How I should have seen this problem earlier
If I had printed the loss after each iteration, I probably would have seen something fishy. It probably would jump around a lot since the step size was too big, or else it would still be in the process of decreasing and need more time to converge. Let me try the original model again with the big step size 0.01 and print out the loss after each iteration.
import os
os.environ['TF_CPP_MIN_LOG_LEVEL']='2'
import numpy as np
import tensorflow as tf
# Model parameters
a = tf.Variable([.3], dtype=tf.float32)
b = tf.Variable([-.3], dtype=tf.float32)
c = tf.Variable([-.3], dtype=tf.float32)
# Model input and output
x = tf.placeholder(tf.float32)
exp_model = a * tf.exp(c * x) + b
y = tf.placeholder(tf.float32)
# loss
loss = tf.reduce_mean(tf.square(exp_model - y)) # sum of the squares
# optimizer
optimizer = tf.train.GradientDescentOptimizer(0.01)

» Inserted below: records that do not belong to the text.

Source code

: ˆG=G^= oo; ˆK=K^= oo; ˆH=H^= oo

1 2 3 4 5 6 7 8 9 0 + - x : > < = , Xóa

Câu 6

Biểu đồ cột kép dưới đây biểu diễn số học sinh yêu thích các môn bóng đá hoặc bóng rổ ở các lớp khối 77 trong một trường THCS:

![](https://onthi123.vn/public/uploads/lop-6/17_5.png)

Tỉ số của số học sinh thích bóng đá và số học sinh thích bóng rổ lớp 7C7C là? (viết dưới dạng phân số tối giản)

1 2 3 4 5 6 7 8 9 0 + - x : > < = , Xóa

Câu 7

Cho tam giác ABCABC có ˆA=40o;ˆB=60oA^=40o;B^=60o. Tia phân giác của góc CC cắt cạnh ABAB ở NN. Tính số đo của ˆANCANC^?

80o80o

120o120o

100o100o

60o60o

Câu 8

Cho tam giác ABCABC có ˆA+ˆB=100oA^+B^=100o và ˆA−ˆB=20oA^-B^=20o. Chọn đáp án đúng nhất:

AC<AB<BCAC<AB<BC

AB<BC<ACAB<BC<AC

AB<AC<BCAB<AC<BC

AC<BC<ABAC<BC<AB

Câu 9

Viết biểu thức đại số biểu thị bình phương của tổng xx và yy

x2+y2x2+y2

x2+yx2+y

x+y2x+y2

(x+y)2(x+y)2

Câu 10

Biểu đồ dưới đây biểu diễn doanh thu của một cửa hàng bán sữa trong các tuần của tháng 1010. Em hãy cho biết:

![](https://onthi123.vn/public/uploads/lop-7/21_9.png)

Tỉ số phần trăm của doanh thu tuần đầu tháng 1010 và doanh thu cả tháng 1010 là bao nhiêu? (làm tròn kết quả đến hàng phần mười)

train = optimizer.minimize(loss)
# training data
# x_train = [1,2,3,4]
# y_train = [0,-1,-2,-3]
# NEW DATA
x_train = [0.9, 0.27, 0.37, 0.57, 0.91, 0.2, 0.9, 0.94, 0.66, 0.63, 0.06, 0.21, 0.18, 0.69, 0.38, 0.77, 0.5, 0.72, 0.99, 0.38, 0.78, 0.93, 0.21, 0.65, 0.13, 0.27, 0.39, 0.01, 0.38, 0.87]
y_train = [10.77, -4.3, -4.86, -1.23, 10.7, -5.05, 11.56, 14.55, 1.04, -0.54, -4.68, -3.71, -5.58, -0.22, -3.85, 3.64, -3.25, 1.57, 18.69, -3.17, 5.45, 14.55, -5.22, 1.23, -5.31, -2.79, -3.26, -5.72, -4.73, 7.94]
# training loop
init = tf.global_variables_initializer()
sess = tf.Session()
sess.run(init) # reset values to wrong
for i in range(10000):
if i%500 == 0:
loss_i = sess.run(loss, {x:x_train, y:y_train})
print("Iter %d:\tLoss: %.3f"%(i, loss_i))
sess.run(train, {x:x_train, y:y_train})
# evaluate training accuracy
curr_a, curr_b, curr_c, curr_loss = sess.run([a, b, c, loss], {x:x_train, y:y_train})
print("a: %s \nb: %s \nc: %s \nloss: %s"%(curr_a, curr_b, curr_c, curr_loss))
## Iter 0: Loss: 52.006
## Iter 500: Loss: 29.149
## Iter 1000: Loss: 22.839
## Iter 1500: Loss: 19.896
## Iter 2000: Loss: 18.262
## Iter 2500: Loss: 17.230
## Iter 3000: Loss: 16.515
## Iter 3500: Loss: 15.986
## Iter 4000: Loss: 15.575
## Iter 4500: Loss: 15.245
## Iter 5000: Loss: 14.971
## Iter 5500: Loss: 14.740
## Iter 6000: Loss: 14.542
## Iter 6500: Loss: 14.368
## Iter 7000: Loss: 14.215
## Iter 7500: Loss: 14.079
## Iter 8000: Loss: 13.956
## Iter 8500: Loss: 15.746
## Iter 9000: Loss: 15.996
## Iter 9500: Loss: 16.102
## a: [-32.52795029]
## b: [ 21.62292099]
## c: [-1.09328878]
## loss: 16.1457
It looks like the loss decreased for the first 8,000 iterations, then started increasing again. More iterations might not have helped since it looks like it started to diverge. Divergence is a sign that a smaller step size is needed.